**Reading text:**

Reputation: 17721
I have a mongodb collection structure like this one:
var personSchema = new mongoose.Schema({
_id: ObjectId,
name: String,
// ...
alias: String
};
(I use mongoose, but this is secondary).
Since I fetch people from different sources, some of the documents can reference the same person: in this case I want to keep both people in database, and I assign them a (unique) alias to both of them.
Currently, when I need to make a query to list persons univocally, I retrieve all people, and then filter out aliases, keeping only one of them (I don't care which one), in javascript (of course I need to keep also persons with no alias). Something like this:
Person.find({}, null, function(err, persons) {
var result = [];
var aliases = [];
for (var i = 0; i < persons.length; i++) {
if (persons[i].alias && aliases.hasOwnProperty(persons[i].alias))
continue; // skip this person because it's alias was seen already
result.push(persons[i]); // add this person to result
if (persons[i].alias) // add this person alias to seen aliases
aliases[persons[i].alias] = true;
}
});
Since this is quite slow, when people count grows, I'd like to filter out duplicated aliases (and keep just one) in the mongo query, but I can't elaborate a filter which fits...
Any clue?
UPDATE: As requested i comment, I add some sample Person data:
{ "_id" : "1", "name" : "Alice" },
{ "_id" : "2", "name" : "Bob", "alias" : "afa776bea788cf4c" },
{ "_id" : "3", "name" : "Bobby", "alias" : "afa776bea788cf4c" },
{ "_id" : "4", "name" : "Zoe", "alias" : "2211293acc82329a" },
From the query I'm looking for, I'd need to get:
{ "_id" : "1", "name" : "Alice" },
{ "_id" : "2", "name" : "Bob", "alias" : "afa776bea788cf4c" },
{ "_id" : "4", "name" : "Zoe", "alias" : "2211293acc82329a" },
(getting "Bobby" instead of "Bob" would be fine too).
Of course this data structure is not mandatory, I'd accept a change suggestion, of course...
Upvotes: 0
Views: 1221
Reputation: 4055
You can do it using mongo aggregation.
As far as I understand there are documents without alias field. If it is incorrect you don't need first project operator.
Person.aggregate([
{ $project: {
alias: {$ifNull: ['$alias', "$_id"] },
name: 1
}
},
{ $group: { _id: "$alias", name: {$first: "$name"}}},
{
$project: {_id:0, name: 1}
}
], callback);
Upvotes: 0
Reputation: 10100
Using aggregation you can use the following $GROUPquery, to get the desired list:
db.collection.aggregate([ {$group:{"_id":"$alias", "name":{$first:"$name"}, "id":{$first:"$_id"}}}, {$project:{"id":1,"_id":0,"alias":"$_id","name":1}} ]);
Upvotes: 1
Reputation: 1373
Try the Model.distinct
operation.
http://mongoosejs.com/docs/api.html#query_Query-distinct
Person.distinct('alias', callback);
This should return a list of documents that have distinct values for the alias.
Upvotes: 0

**Stated task A:**
In the MongoDB thread, which library does the asker say they use with the collection?
The records below this text are unrelated to it.

**Data provided:**
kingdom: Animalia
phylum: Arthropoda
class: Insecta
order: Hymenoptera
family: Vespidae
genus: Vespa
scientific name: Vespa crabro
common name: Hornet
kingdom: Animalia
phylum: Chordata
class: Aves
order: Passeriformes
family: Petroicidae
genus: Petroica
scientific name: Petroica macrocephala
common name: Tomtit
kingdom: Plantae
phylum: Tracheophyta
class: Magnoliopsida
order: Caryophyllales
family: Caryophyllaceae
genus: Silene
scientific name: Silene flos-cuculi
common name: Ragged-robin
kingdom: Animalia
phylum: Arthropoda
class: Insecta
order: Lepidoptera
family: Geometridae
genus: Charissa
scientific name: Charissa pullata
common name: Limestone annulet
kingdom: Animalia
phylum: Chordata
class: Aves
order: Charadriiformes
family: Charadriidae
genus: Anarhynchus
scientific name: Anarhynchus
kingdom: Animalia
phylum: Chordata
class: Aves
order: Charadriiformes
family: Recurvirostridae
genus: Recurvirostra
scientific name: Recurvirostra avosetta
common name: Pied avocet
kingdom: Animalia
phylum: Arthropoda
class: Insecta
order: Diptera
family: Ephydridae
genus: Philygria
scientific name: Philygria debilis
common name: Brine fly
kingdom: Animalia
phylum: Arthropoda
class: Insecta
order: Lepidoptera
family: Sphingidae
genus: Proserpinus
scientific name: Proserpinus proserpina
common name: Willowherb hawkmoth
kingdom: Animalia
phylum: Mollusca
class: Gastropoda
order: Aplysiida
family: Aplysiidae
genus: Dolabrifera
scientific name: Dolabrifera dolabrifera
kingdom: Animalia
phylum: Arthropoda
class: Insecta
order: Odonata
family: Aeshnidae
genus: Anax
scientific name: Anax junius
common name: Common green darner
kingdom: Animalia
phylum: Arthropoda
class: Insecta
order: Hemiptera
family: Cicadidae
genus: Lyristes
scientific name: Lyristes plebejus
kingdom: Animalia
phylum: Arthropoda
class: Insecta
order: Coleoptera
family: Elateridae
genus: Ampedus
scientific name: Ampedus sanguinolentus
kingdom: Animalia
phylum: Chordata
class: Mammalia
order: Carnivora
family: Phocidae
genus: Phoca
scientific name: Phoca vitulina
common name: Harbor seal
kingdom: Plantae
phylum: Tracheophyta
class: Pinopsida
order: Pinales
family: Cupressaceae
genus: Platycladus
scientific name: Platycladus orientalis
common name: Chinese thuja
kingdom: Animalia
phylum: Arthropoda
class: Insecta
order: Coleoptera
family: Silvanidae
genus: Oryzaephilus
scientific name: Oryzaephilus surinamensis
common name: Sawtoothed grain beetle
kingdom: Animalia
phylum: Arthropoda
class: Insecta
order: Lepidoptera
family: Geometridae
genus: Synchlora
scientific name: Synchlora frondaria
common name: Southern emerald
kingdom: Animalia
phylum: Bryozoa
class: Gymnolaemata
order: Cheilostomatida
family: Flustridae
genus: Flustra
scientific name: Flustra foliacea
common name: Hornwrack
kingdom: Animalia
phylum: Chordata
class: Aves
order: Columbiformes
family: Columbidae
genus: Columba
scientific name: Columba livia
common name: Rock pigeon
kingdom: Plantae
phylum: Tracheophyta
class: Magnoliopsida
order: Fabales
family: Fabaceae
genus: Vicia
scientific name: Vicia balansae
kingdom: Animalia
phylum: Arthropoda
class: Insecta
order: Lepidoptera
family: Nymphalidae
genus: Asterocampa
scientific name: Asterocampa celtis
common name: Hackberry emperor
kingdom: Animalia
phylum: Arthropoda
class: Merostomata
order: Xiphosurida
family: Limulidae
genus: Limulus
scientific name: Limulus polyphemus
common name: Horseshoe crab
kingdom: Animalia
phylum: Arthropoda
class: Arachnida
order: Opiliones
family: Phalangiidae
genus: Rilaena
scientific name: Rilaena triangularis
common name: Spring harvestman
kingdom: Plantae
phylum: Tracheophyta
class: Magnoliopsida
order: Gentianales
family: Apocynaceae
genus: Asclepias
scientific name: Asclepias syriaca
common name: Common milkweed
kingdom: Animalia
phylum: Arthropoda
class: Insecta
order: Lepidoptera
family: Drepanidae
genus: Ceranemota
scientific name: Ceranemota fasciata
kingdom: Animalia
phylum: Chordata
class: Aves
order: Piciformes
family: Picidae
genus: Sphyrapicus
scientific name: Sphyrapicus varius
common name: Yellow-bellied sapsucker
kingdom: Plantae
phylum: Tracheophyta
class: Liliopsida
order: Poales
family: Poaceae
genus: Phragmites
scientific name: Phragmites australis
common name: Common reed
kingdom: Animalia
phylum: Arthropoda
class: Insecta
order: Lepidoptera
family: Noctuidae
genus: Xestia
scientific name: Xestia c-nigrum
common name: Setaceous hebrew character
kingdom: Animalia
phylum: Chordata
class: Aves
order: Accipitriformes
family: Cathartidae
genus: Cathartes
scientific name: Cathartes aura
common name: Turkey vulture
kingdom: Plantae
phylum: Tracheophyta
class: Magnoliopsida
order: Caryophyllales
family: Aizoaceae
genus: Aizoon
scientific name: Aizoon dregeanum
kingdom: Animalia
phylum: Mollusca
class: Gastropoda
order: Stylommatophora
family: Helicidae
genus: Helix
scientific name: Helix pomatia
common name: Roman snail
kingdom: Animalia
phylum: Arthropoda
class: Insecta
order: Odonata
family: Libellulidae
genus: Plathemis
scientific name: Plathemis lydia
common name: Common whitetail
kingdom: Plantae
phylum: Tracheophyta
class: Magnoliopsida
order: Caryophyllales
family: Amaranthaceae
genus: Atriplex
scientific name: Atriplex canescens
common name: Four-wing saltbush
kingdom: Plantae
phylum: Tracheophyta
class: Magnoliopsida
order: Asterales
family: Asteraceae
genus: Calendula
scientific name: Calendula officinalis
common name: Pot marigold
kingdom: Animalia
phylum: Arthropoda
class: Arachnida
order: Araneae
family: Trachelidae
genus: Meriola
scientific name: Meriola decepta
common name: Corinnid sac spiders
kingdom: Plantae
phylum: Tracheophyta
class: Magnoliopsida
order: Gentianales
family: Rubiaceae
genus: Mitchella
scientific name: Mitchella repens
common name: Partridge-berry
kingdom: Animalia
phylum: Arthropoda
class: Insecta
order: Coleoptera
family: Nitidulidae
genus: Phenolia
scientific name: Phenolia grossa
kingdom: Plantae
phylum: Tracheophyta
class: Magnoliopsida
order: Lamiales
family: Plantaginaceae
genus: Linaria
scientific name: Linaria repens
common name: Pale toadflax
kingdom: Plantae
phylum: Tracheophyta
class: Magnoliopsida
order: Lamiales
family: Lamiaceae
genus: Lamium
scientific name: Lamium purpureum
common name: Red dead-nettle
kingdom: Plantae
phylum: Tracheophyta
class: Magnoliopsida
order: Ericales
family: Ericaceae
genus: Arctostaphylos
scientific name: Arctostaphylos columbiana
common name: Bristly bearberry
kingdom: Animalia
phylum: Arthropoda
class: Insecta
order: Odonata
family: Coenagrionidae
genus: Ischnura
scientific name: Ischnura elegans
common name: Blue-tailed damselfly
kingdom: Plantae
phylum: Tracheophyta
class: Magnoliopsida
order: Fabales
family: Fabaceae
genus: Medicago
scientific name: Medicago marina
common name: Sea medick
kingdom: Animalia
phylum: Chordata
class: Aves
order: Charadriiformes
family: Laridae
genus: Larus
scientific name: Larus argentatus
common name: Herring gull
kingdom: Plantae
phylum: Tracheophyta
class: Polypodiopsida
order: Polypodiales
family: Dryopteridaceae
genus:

**Stated task B:**
Rewrite the records from their start down through the line that contains "genus: Philygria", changing "common name" to "vernacular name" and keeping everything else the same.

**Final answer A:**
Mongoose.

**Final answer B:**
kingdom: Animalia
phylum: Arthropoda
class: Insecta
order: Hymenoptera
family: Vespidae
genus: Vespa
scientific name: Vespa crabro
vernacular name: Hornet
kingdom: Animalia
phylum: Chordata
class: Aves
order: Passeriformes
family: Petroicidae
genus: Petroica
scientific name: Petroica macrocephala
vernacular name: Tomtit
kingdom: Plantae
phylum: Tracheophyta
class: Magnoliopsida
order: Caryophyllales
family: Caryophyllaceae
genus: Silene
scientific name: Silene flos-cuculi
vernacular name: Ragged-robin
kingdom: Animalia
phylum: Arthropoda
class: Insecta
order: Lepidoptera
family: Geometridae
genus: Charissa
scientific name: Charissa pullata
vernacular name: Limestone annulet
kingdom: Animalia
phylum: Chordata
class: Aves
order: Charadriiformes
family: Charadriidae
genus: Anarhynchus
scientific name: Anarhynchus
kingdom: Animalia
phylum: Chordata
class: Aves
order: Charadriiformes
family: Recurvirostridae
genus: Recurvirostra
scientific name: Recurvirostra avosetta
vernacular name: Pied avocet
kingdom: Animalia
phylum: Arthropoda
class: Insecta
order: Diptera
family: Ephydridae
genus: Philygria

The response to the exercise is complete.